The Healthcare Business Blog

Joint Commission puts focus on EHR, patient safety

By Joseph Conn

The healthcare industry, with the federal government at the helm, is setting sail on a voyage into the unknown: whether and to what extent patients are suffering harm from the systems that providers have spent many billions of dollars buying, and the feds many billions in incentivizing.

“That's the part we don't know,” said Dr. Ron Wyatt, medical director, division of healthcare improvement at the Joint Commission. “We know that probably less than 10% of adverse events are reported. That's how big the water is.”

The Joint Commission was called on to play a key role in the “Health Information Technology Patient Safety and Surveillance Plan” released Tuesday by the Office of the National Coordinator for Health Information Technology at HHS.

After a burst of IT adoption in recent years, the rates of hospitals and office-based physicians using “basic” electronic health-record systems now exceed 70%. “You just look at the volume and you start thinking about what are the potentials and risks of something occurring with all that data,” Wyatt said.

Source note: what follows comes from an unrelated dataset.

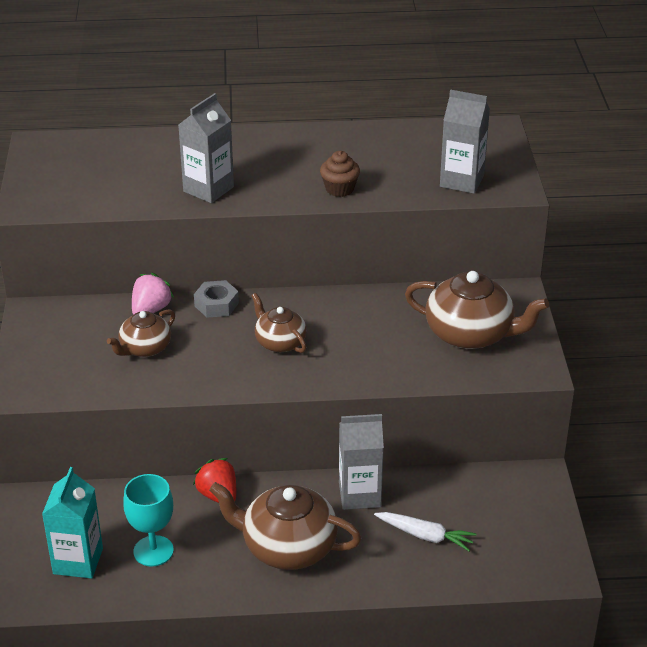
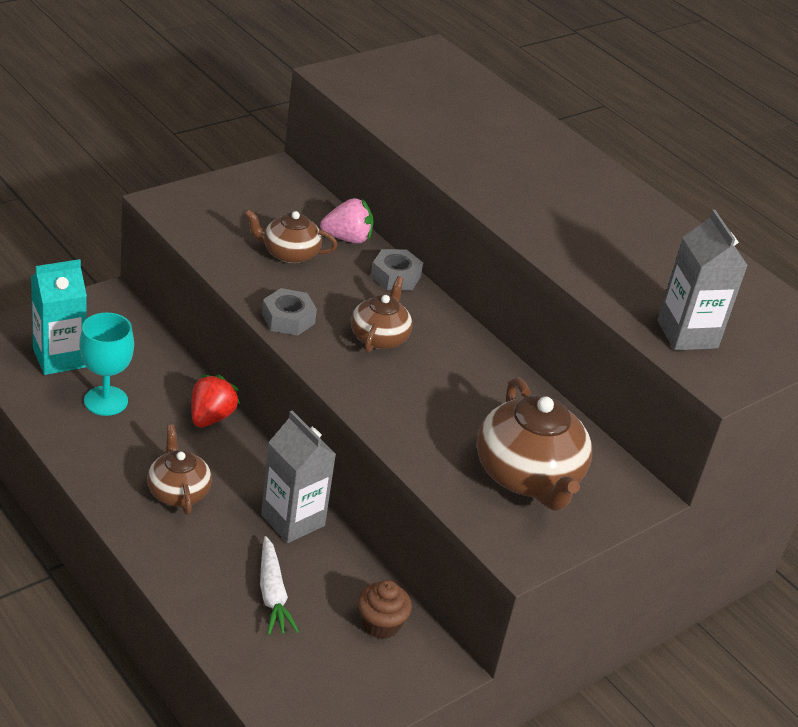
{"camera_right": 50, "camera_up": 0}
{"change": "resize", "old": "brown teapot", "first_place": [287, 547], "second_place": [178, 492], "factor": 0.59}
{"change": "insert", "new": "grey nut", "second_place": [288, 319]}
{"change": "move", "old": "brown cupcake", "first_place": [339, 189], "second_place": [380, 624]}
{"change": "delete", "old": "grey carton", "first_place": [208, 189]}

Under a contract with the ONC, the Joint Commission will investigate health-IT related adverse events, develop follow-up and corrective-action plans and create a database of sentinel events for further research. The work will not be part of the Joint Commission's accreditation program.

“We want to look at, where is health IT causing an unsafe condition, or a near miss or a close call, not just sentinel events,” Wyatt said. “One hospital I visited had three different, distinct systems just for medication reconciliation. You can see the risk of some type of error occurring.” A report on the first fruits of its investigations is probably a year away, he said.

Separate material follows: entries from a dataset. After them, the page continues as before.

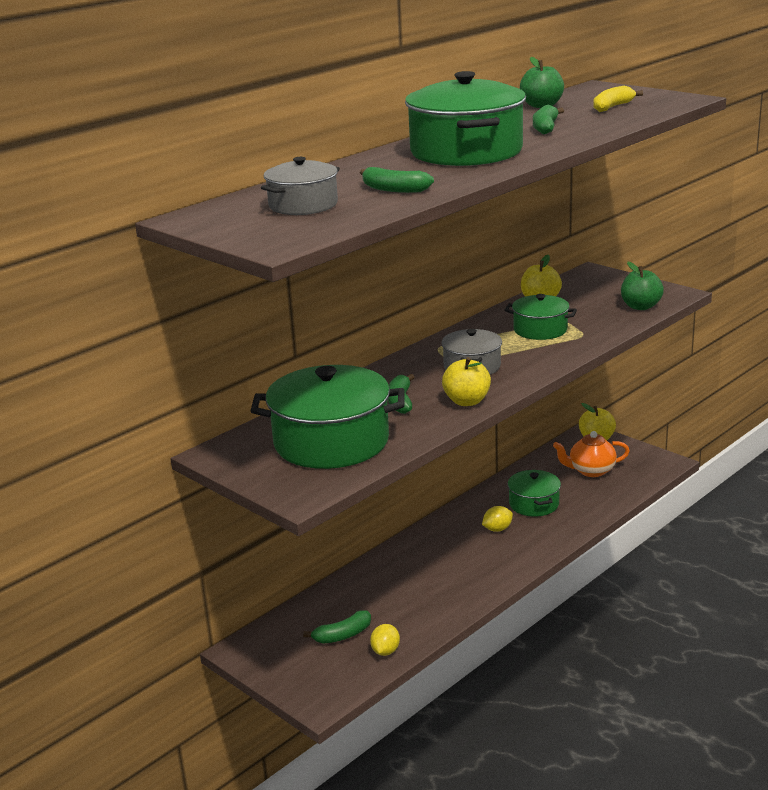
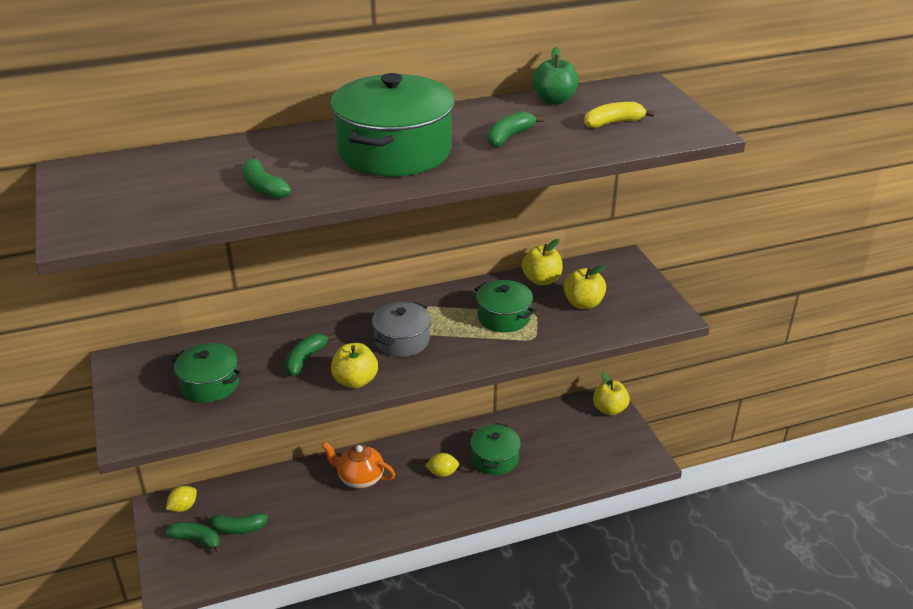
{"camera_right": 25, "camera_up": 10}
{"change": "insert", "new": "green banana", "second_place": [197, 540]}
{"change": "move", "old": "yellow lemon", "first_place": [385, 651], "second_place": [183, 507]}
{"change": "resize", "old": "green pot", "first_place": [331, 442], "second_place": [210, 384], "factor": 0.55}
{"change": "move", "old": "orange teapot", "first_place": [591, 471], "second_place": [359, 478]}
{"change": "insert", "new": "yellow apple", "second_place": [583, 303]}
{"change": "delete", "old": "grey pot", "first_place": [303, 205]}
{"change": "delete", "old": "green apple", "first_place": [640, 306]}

HHS' Agency for Healthcare Research and Quality also will play a part in the HIT patient safety scheme envisioned by the ONC. AHRQ has developed “common formats” for the standardized reporting of patient-safety incident information by providers to federally chartered patient safety organizations. One of those formats, “Device for Health IT,” was crafted specifically for reporting by hospitals of patient-safety events involving health IT as a primary or contributing cause.

“Nobody has any good data on what the incidence of IT-related events is,” said Dr. William Munier, director of Center for Quality Improvement and Patient Safety at AHRQ.

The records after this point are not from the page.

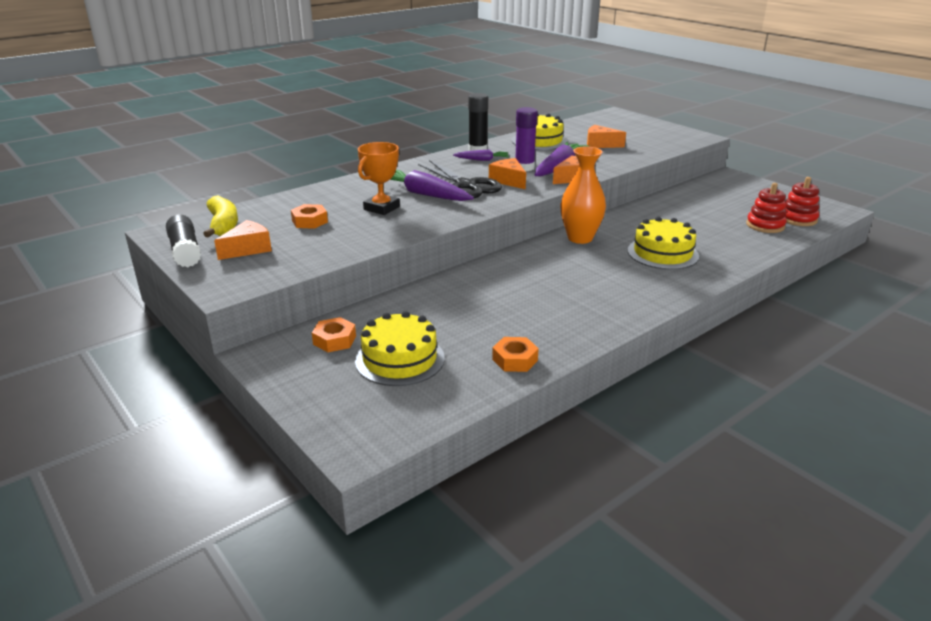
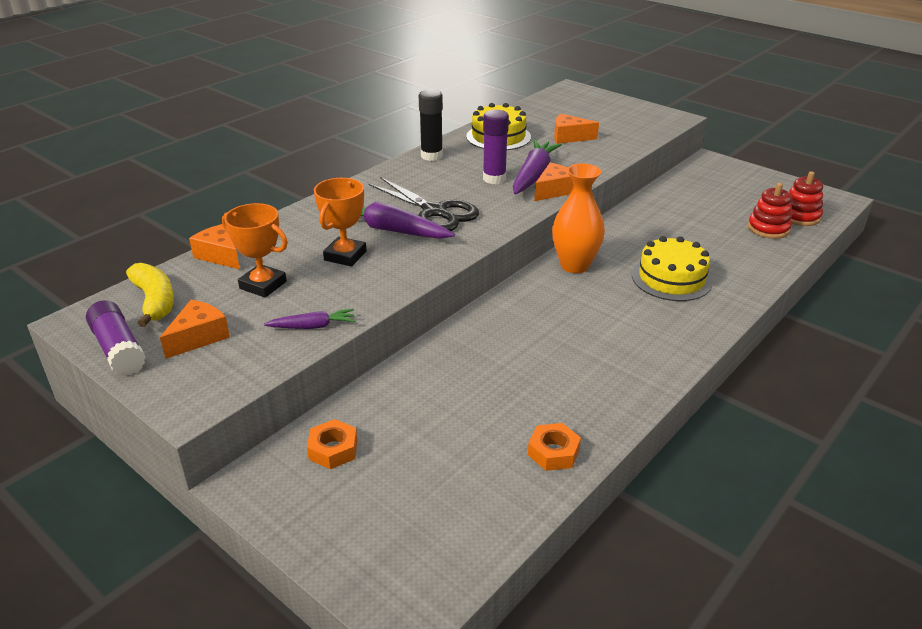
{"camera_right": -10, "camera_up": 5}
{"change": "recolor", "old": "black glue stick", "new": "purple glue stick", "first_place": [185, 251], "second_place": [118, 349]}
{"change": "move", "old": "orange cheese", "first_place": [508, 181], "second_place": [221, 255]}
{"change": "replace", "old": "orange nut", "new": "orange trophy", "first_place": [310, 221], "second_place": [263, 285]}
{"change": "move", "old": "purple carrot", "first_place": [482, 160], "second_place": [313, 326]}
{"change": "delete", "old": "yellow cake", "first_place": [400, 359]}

Hospitals whose safety reporting systems use the latest AHRQ version of the standards, v 1.2, can report IT-linked cases to their patient safety organizations now, Munier said. The format is being modified—trimmed down and tweaked for relevance—for use in ambulatory care and should be ready by 2014.

The ONC plan also calls for the AHRQ to roll up the IT-linked patient safety event data from the 77 patient safety organizations to a central database for analysis via a proposed network of databases. That central database is functional and should be receiving de-identified data this year, Munier said.